I didn’t exactly stop working on City issues over the summer, but my interest in blogging about them evaporated entirely. Why sit at a computer when I could tend my green roof (planted some little bluestem grass up there today), run with my dog, pick tomatoes, go to the State Fair or do just about anything else outside?
But now it’s September, school has started, the leaves are turning, the preliminary tax levies has been set so I’m back…
By law, the Council must approve the preliminary tax levy by September 15 – that means the Council must act at its regular meeting Monday night. Given the governor’s unallotment tactics and the recession’s impact, the City needs to make up the shortfall by cutting spending (and services) and/or raising taxes and fees.

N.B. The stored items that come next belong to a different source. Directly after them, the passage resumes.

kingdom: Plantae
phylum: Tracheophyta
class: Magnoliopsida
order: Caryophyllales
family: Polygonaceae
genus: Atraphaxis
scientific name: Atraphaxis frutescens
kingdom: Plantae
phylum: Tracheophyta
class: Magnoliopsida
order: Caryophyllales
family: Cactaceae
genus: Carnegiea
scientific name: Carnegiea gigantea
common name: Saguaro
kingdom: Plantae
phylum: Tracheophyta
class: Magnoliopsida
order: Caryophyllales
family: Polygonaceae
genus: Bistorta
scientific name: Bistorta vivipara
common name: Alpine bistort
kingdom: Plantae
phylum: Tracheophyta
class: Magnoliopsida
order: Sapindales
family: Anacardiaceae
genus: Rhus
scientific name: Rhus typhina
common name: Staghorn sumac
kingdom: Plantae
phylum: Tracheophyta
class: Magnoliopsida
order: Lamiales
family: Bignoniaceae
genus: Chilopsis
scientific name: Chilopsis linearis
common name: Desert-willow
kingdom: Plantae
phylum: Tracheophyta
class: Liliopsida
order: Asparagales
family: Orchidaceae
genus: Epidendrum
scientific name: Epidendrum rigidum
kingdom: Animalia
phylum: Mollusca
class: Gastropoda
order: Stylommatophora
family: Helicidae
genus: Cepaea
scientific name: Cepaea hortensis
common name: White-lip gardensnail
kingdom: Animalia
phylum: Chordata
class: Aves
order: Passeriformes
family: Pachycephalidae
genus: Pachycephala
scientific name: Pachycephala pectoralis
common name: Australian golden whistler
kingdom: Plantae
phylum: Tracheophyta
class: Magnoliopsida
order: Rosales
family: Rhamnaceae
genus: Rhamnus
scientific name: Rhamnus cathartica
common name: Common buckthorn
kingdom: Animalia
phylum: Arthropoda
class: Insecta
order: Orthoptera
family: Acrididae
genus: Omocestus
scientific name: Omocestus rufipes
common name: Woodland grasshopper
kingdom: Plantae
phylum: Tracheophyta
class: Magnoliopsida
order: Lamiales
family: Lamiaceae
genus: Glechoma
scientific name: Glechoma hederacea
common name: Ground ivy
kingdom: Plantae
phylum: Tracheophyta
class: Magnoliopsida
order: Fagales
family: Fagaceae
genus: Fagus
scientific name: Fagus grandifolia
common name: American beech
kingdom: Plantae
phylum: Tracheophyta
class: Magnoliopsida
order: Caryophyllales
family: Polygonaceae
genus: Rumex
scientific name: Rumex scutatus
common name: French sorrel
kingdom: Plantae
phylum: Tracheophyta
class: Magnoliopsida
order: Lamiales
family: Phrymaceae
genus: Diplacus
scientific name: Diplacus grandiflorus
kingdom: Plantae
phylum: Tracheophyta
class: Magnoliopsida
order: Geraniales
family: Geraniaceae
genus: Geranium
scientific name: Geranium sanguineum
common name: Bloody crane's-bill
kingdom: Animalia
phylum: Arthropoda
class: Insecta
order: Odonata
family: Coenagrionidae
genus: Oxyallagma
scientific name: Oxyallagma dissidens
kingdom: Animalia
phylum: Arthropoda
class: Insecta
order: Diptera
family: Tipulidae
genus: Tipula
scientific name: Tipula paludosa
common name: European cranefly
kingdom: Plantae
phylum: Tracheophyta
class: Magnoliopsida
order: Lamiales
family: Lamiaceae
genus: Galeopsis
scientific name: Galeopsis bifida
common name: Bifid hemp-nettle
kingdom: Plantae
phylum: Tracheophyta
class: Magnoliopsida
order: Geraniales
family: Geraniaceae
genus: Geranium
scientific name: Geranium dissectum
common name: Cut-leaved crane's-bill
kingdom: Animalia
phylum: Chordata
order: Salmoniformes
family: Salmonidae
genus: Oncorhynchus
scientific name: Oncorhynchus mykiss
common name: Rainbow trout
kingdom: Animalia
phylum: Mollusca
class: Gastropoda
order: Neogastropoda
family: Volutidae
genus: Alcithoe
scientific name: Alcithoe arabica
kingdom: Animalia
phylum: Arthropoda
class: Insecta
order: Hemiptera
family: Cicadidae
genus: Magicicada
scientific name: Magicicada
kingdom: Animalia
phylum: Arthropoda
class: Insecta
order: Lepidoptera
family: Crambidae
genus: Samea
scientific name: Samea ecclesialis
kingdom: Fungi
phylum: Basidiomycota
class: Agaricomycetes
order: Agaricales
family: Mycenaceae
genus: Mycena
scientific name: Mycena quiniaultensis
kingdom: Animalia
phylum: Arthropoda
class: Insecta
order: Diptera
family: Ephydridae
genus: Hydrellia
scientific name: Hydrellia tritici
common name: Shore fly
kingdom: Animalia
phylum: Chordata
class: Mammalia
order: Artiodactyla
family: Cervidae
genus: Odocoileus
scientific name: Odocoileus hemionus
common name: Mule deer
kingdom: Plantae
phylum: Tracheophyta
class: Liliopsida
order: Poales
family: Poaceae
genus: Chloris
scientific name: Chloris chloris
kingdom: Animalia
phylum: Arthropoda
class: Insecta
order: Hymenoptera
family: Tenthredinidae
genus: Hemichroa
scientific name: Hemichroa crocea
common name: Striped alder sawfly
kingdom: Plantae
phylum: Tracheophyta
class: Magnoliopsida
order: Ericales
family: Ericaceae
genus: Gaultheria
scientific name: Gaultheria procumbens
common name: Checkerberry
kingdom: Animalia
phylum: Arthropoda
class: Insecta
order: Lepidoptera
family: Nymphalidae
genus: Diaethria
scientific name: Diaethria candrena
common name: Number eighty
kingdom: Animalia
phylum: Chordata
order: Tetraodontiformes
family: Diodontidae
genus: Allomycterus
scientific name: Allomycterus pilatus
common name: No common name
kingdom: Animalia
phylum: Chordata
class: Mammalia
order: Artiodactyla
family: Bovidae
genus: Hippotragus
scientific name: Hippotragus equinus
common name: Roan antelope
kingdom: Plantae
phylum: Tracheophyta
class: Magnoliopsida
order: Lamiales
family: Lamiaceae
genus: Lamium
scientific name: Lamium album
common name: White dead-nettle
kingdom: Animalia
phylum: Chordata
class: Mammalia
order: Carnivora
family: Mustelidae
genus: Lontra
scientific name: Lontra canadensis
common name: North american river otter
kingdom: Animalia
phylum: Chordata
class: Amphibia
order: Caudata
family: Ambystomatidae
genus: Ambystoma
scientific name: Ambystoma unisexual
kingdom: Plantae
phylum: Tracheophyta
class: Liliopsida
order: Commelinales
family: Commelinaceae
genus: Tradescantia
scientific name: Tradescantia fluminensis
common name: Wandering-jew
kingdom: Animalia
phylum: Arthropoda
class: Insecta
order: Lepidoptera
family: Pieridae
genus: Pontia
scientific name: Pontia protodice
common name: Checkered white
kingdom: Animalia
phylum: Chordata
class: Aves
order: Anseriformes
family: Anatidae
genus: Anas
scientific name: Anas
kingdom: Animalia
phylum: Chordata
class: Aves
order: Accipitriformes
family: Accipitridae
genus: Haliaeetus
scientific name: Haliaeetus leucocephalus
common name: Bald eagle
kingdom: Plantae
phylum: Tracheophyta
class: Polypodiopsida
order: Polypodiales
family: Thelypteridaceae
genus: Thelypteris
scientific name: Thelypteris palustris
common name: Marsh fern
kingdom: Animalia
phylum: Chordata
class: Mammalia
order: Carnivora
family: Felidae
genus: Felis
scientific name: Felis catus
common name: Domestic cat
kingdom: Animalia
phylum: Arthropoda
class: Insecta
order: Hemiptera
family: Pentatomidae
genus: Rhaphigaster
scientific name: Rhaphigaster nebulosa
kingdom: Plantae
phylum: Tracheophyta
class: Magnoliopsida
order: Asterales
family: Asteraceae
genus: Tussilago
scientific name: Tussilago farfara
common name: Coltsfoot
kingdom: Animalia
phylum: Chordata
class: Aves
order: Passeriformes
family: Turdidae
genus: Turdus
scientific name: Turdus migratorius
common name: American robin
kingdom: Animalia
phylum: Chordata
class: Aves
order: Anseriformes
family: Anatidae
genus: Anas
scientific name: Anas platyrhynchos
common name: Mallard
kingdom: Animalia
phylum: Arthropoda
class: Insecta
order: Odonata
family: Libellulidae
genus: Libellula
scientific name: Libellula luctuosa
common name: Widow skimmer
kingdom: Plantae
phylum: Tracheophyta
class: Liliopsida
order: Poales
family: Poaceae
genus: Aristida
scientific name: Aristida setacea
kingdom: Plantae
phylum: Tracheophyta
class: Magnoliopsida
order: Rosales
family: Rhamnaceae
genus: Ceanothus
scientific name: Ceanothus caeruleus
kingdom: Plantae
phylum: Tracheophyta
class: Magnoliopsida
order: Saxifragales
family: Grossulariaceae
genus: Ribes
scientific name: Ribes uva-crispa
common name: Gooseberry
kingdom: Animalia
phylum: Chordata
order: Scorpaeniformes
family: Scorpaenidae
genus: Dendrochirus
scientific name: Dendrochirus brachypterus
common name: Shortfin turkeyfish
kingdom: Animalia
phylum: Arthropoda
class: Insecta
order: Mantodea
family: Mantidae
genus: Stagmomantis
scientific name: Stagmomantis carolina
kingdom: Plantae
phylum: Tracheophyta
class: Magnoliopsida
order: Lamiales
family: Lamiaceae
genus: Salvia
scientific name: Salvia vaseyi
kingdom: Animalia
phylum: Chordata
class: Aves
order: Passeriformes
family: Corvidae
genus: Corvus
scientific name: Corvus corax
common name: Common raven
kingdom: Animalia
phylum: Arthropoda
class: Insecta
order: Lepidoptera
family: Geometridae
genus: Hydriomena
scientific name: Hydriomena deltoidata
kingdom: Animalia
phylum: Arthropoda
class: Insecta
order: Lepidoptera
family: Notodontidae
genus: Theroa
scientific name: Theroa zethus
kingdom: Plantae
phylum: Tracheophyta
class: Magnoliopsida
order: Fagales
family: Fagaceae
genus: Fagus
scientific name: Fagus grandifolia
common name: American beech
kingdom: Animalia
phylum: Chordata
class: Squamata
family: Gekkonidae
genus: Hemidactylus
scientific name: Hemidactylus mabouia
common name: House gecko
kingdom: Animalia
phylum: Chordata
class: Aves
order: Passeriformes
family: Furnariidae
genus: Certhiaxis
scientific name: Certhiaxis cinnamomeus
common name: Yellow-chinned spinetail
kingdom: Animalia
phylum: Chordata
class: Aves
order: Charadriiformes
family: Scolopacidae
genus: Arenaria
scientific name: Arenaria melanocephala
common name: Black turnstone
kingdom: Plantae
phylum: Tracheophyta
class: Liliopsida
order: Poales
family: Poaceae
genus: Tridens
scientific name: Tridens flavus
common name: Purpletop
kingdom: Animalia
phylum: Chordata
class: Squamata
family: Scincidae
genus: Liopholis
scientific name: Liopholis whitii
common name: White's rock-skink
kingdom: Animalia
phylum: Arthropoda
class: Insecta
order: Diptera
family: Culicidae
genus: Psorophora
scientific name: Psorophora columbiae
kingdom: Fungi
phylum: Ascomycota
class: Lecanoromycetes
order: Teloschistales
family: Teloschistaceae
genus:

So far, we’ve been doing pretty traditional budgeting starting with last year’s numbers and reducing spending across the board by freezing wage and step increases (See the News), cutting staff by attrition and layoffs, asking each department to cut 10% and now figuring how much revenue we can raise via the general fund levy, HRA and EDA levies. Our direction to staff was to attempt to keep the tax dollar amount paid by homeowners the same as last year. This recommendation isn’t perfect – as the News reported, the impact is greater for commercial property owners (who are also burdened by a state property tax which residential property owners do not pay).
We’ve also raised some fees and added a few new ones (such as a $10 fee for proctoring exams at the Library and $200 for a 2 AM closing liquor license). And, we are considering created a street light utility which has attracted a bit of attention in the local media here and here. We already have water, stormwater, garbage and wastewater utilities – by creating a utility, we add an itemized fee on monthly utility bills for each of these services which goes to a separate fund for maintaining and improving that service’s infrastructure. The advantage is to remove street light funding from the General Fund and be able to calibrate utility fees based on usage and infrastructure needs more accurately rather than simply sweeping this cost into the General Fund and into the tax levy.
An interesting discussion bubbled up at last Monday’s meeting in the context of the HRA levy. Some Councilors were interested in raising the HRA levy beyond the requested amount and up to the allowed levy limit on the theory that, in the current economy, the City should help meet basic needs like housing. The alternate argument was that we should stick to our plan of holding the levy to last year’s dollar amount and respect the City wide budget cutting that has been necessary, rather than trying to address this social need in particular. More on all these another time along with some thoughts about budgeting for outcomes.